Murmurs of dissent increase in Bihar JDU
Voices of dissent within Bihar’s ruling JD(U) are becoming more nagging and numerous since the party went ahead with its agenda of taking disciplinary action against several senior leaders accused of engaging in anti-party activities during last year’s Assembly polls.
While hundreds of JD(U) leaders from Bihar’s districts came to the party’s state headquarters in Patna and painstakingly explained their innocence before a three-member disciplinary committee, some influential leaders keep refusing to attend these hearings despite repeated summons. Scores district and block-level leaders had returned from the hearings saying they were being made scapegoats for unfair political motives.
Munger MP and former JD(U) state president Rajiv Ranjan Singh, a well-known rebel who openly led an anti-Nitish faction within the party before the Assembly polls, and Rajya Sabha member Upendra Kushwaha deliberately missed two dates earmarked for their appearance. By saying they would answer only to JD(U) chief Sharad Yadav, the duo fuelled what party insiders describe as fresh anti-Nitish sentiments.

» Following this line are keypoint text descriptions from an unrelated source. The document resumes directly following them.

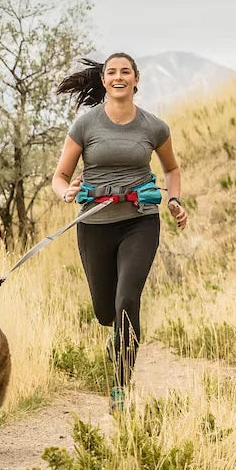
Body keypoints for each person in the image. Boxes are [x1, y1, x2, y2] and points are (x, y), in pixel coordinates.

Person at [51, 53, 188, 411]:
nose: (118, 77)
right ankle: (117, 338)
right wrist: (65, 191)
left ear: (136, 80)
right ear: (103, 81)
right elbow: (59, 176)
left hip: (140, 220)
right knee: (105, 312)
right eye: (112, 72)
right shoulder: (86, 125)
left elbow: (171, 169)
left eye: (125, 71)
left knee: (127, 300)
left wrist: (173, 200)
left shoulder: (153, 127)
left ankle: (120, 387)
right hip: (94, 224)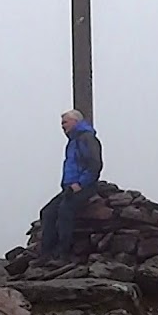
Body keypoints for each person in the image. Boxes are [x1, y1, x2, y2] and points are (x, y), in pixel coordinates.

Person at [37, 109, 103, 263]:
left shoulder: (87, 138)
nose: (62, 126)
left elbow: (95, 164)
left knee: (65, 211)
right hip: (70, 187)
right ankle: (46, 254)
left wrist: (81, 183)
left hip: (84, 186)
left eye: (65, 122)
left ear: (76, 121)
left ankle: (63, 254)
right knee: (47, 212)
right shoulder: (73, 141)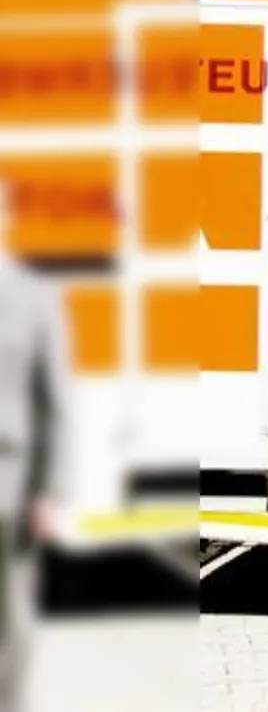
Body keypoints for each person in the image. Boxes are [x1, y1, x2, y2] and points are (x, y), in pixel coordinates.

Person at [0, 174, 67, 711]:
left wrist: (49, 490)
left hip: (10, 484)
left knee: (9, 620)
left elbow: (56, 403)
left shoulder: (32, 297)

Although Monazir Hassan, MP from Begusarai and a minister in Kumar’s Cabinet in the first NDA government, appeared before the committee headed by party MLA Gyanendra Singh Gyanu, he managed to explain the fact of his wife contesting the Assembly polls as an RJD candidate. “What can you do if one’s relative refuses to obey your orders?” Hassan told the committee, which is still undecided about what action to take against the important minority leader.

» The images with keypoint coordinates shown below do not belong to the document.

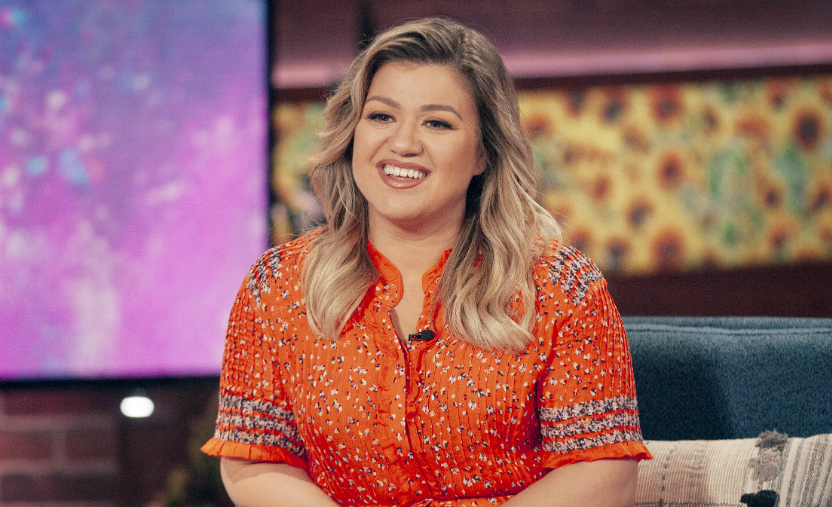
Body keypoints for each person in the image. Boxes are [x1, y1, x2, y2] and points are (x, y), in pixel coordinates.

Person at [201, 17, 651, 507]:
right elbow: (255, 461)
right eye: (381, 116)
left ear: (483, 153)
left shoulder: (560, 286)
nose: (403, 143)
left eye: (437, 123)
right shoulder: (278, 285)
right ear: (352, 133)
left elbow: (604, 475)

Fresh trouble to the chief minister’s leadership came from MLC Prem Kumar Mani when he declared the state government’s formation of a commission for the upper-caste poor as a meaningless exercise.
In a sudden outburst, he sought to discredit an important caste-based initiative that was one of the JD(U)’s promises in the election manifesto. Mani did not appear before the committee last Saturday.